I love you. (Can you imagine what sounds like?)
I do it because I have to do it….these words speak from an inner attitude and I can hear her absolutely confident voice . Voice, eyes, body language all these shows our real feelings and you can nobody mislead with words, no matter what great story you tell. Each influence have an impact of our voice and body language as well.Let's say we are an open book for somebody who can read it?
Gorgeous and amazing photos, Heather and such good questions! After writing for others for so many years and trying to live their voices, it's been a joy to be able to explore my own voice on my blog – and in paint!
Agree that an audio version of your blog would be fantastic.
Here's to being creative well past our 80s. I wonder what our voices will sound like then!
XOXO
It would be interesting to listen to your audio edition of your blog. Is that a dimension you consider? How about Ben and Kipling barking as an opener or your camera clicking away?
I keep telling myself I will do that on my poetry blog when I figure out well enough how to use the computer's recorder. Hearing my own voice is a weird experience. I don't think I sound like me. What would readers turned listeners think. There are so many aspects to consider.

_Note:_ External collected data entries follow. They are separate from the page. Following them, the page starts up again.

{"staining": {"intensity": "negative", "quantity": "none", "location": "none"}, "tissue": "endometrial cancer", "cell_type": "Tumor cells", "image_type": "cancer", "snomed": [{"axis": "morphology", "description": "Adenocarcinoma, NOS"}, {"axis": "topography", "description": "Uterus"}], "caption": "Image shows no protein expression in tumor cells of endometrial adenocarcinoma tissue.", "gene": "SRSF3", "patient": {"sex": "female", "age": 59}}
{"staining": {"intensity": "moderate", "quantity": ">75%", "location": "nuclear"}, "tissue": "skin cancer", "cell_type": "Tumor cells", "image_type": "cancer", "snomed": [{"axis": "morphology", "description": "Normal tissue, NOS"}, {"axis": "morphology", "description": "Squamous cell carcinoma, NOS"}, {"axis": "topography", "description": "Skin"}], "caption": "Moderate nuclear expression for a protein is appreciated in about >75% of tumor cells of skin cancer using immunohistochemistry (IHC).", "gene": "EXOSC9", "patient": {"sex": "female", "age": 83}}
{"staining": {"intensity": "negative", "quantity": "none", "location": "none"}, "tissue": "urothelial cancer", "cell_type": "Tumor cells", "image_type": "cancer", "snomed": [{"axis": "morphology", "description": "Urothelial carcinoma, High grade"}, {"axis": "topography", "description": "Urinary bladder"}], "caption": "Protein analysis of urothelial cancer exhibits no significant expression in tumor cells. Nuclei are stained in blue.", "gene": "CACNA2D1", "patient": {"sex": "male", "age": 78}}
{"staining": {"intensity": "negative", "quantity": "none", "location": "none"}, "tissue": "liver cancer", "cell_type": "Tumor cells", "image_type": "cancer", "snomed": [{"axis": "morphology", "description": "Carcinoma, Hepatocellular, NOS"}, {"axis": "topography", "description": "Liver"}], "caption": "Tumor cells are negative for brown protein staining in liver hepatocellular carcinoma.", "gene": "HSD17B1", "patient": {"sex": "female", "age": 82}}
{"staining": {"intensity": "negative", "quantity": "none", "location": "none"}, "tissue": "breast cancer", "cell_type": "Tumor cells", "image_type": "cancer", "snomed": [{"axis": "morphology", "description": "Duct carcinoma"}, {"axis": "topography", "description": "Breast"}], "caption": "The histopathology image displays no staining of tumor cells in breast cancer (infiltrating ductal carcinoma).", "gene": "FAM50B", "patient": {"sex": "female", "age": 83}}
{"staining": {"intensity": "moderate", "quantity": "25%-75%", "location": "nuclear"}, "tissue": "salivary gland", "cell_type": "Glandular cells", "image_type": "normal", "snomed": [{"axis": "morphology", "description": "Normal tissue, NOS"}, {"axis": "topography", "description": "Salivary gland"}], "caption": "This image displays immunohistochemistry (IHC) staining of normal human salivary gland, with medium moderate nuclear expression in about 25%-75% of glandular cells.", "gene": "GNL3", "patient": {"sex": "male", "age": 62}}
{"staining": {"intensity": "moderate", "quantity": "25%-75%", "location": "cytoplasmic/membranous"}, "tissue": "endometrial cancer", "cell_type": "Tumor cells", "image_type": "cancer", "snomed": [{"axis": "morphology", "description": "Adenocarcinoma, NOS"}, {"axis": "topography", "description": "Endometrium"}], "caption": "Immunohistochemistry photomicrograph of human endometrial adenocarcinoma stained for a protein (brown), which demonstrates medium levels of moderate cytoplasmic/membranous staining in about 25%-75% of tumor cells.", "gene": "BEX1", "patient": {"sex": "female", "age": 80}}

I hope you'll consider an audio version to some posts on your blog.
Darling Heather,
What an interesting question you pose here.
We do agree that the voice can be a giveaway as to general well being. Indeed on the happiest of days we are prone to singing out loud (usually hymns ancient and modern) regardless of the fact that the pitch and tone may be rather distressing to those of a nervous (or musical) disposition!
The eighty somethings are treasures to be cherished. How. We wish that they were all our friends! What delicious conversations and debates we could have. As one woman of advanced years (her name completely escapes us) was recently quoted as saying "more is more and less us a bore"…… a woman after our own hearts.
Hmm – methinks all of my voices are a little muddled at the moment! Lately when I'm speaking on the phone I feel a little choked and scratchy; had to end a conversation early last night because of it. And my inner voice? I notoriously can't distinguish which voice is true when I am angry – the voice telling me that everything is hopeless is pretty convincing! And not sure of my artistic voice these days; I guess creativity comes out in my teaching, but no songs are being written or necklaces made. Sorry to be Debbie Downer – I love this idea of voice being a window to the soul and I think this troubled time for me is showing up in my cloudy window!
When I see my friends who are artists – they are certainly busier, more stressed and yet in short spurts much more fulfilled than those who work in the city. I must say that almost more than creativity it seems one needs strength. I have come to realize that artists are the real warriors – none of that wolf of wall street business hype for me!